Figure Two: (Cackling) Do you really think your tantrums and threats scare me?
Figure One: They very well should considering your life is practically in my hands! Do you realize that I can easily have you disposed of as though you were a mere pest without as much as a bead of sweat on my brow?
Figure Two: (Arrogantly) Yeah, it must be pretty easy to have men at your disposal to honor your every request that you yourself are too cowardly to carry out yourself!
Figure One: (Furiously) You dare call me a coward?
Figure Two: As a matter of fact, I do!
Figure One: (Maniacally laughing to himself) You see, that is precisely the difference between you and I! While you hypocritically storm around town calling other people cowards, I take action and get things done!

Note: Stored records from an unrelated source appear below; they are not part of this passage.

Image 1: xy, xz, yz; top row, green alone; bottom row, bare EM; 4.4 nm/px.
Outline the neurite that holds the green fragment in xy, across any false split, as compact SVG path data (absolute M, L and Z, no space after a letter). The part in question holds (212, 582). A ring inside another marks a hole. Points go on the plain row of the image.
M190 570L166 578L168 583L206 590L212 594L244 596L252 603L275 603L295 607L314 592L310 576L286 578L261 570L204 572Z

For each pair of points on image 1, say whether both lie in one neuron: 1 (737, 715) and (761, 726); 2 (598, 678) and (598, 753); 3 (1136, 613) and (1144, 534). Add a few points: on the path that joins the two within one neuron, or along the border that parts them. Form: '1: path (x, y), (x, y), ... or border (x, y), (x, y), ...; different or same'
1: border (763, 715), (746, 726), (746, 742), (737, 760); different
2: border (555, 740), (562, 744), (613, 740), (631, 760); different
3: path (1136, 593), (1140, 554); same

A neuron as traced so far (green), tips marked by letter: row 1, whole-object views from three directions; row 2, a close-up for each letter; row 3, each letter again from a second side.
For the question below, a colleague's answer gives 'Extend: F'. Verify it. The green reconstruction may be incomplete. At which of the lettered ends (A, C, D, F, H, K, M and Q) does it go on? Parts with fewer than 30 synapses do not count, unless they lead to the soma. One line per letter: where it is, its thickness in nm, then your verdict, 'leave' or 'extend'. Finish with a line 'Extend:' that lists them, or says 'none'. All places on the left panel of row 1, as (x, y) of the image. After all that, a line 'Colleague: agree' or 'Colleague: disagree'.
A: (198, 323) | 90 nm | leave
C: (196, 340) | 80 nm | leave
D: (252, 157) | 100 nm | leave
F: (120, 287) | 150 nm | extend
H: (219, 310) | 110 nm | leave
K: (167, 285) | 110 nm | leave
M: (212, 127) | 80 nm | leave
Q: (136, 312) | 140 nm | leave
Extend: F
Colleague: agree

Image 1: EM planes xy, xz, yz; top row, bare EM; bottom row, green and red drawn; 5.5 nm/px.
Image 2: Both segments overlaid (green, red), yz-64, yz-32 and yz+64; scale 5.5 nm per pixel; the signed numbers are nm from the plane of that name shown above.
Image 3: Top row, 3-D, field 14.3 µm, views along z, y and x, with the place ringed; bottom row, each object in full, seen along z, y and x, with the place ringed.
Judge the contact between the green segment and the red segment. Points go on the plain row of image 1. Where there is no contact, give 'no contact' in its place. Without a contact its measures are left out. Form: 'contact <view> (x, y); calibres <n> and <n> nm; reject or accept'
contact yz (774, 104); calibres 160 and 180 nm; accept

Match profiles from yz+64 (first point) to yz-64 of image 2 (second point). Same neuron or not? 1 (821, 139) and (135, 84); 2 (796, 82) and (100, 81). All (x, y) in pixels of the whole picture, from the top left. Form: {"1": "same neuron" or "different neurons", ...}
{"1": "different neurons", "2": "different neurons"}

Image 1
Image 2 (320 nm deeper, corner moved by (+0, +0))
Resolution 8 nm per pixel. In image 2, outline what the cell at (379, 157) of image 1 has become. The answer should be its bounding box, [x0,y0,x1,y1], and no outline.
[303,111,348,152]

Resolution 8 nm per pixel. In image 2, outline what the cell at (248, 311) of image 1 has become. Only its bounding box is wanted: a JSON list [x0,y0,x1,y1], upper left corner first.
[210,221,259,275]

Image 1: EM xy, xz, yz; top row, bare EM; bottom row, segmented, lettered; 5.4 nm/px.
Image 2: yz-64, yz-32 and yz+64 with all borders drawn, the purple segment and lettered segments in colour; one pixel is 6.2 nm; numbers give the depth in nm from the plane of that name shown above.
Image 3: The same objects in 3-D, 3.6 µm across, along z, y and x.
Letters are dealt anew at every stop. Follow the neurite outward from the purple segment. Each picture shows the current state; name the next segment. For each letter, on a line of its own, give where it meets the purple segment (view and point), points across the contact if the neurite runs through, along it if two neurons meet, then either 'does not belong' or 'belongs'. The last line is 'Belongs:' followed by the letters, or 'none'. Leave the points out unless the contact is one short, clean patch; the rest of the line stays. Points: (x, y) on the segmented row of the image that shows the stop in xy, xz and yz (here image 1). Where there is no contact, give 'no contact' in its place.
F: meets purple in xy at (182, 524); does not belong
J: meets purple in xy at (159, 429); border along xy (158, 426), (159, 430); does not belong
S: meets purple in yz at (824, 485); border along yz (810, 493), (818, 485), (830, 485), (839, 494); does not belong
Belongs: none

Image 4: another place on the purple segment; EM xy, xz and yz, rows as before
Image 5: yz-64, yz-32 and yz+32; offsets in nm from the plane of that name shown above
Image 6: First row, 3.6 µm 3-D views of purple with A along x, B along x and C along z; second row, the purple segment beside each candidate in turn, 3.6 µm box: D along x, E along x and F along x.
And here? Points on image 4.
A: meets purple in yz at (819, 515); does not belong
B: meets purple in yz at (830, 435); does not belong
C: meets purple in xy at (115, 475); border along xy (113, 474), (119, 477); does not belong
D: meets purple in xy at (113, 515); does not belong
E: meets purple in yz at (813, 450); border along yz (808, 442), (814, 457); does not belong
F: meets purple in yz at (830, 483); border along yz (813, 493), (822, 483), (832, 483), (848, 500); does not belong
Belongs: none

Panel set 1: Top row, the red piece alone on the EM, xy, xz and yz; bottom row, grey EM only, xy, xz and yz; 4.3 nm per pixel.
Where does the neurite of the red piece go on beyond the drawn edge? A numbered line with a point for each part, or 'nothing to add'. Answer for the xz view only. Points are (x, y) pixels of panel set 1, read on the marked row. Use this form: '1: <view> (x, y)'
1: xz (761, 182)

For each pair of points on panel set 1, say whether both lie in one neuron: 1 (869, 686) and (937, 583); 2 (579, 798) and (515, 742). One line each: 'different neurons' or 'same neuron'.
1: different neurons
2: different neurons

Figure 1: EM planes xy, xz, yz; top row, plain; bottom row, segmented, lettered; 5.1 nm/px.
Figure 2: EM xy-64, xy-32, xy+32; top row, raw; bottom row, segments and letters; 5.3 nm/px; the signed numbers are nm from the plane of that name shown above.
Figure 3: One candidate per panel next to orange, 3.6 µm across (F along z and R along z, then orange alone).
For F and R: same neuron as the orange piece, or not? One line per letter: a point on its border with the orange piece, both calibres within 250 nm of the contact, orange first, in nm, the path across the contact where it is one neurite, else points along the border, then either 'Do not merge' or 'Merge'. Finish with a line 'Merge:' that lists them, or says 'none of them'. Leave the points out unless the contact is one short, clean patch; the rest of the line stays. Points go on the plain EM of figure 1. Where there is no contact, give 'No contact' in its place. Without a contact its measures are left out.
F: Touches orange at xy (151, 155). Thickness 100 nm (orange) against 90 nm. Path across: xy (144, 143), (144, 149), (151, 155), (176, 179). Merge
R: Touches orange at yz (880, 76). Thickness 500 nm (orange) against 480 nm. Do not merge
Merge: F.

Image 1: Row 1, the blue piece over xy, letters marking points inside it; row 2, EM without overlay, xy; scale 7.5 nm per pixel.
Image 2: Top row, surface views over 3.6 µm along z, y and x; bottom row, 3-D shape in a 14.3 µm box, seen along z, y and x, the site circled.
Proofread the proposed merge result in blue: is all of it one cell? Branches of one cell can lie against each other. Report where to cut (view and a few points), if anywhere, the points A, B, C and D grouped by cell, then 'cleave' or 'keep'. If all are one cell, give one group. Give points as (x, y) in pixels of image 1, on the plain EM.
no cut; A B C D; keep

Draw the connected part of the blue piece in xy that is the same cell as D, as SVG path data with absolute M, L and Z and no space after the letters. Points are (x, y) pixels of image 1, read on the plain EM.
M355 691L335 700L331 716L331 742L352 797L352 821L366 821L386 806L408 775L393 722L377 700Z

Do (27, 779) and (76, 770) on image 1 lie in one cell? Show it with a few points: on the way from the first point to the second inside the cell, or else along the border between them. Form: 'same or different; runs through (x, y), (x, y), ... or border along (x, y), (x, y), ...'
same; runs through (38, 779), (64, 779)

(With one lightning-fast movement, the deep-voiced man retrieves a shiny silver blade from the pocket of his dark trench coat. Before the other figure can utter a syllable, the blade is buried deep into his chest without warning. The man in the trench coat hesitates to retrieve his weapon as he watches his victim's silent screams and thoroughly enjoys every minute of suffering. Satisfied with his kill, he removes the knife, wipes it with a cloth from his pocket, and exchanges the dirty rag for an envelope in his prey's jacket pocket. Feeling accomplished, he finally tosses the body into the bay and strolls away nonchalantly grinning as he grips onto the mysterious envelope for dear life.)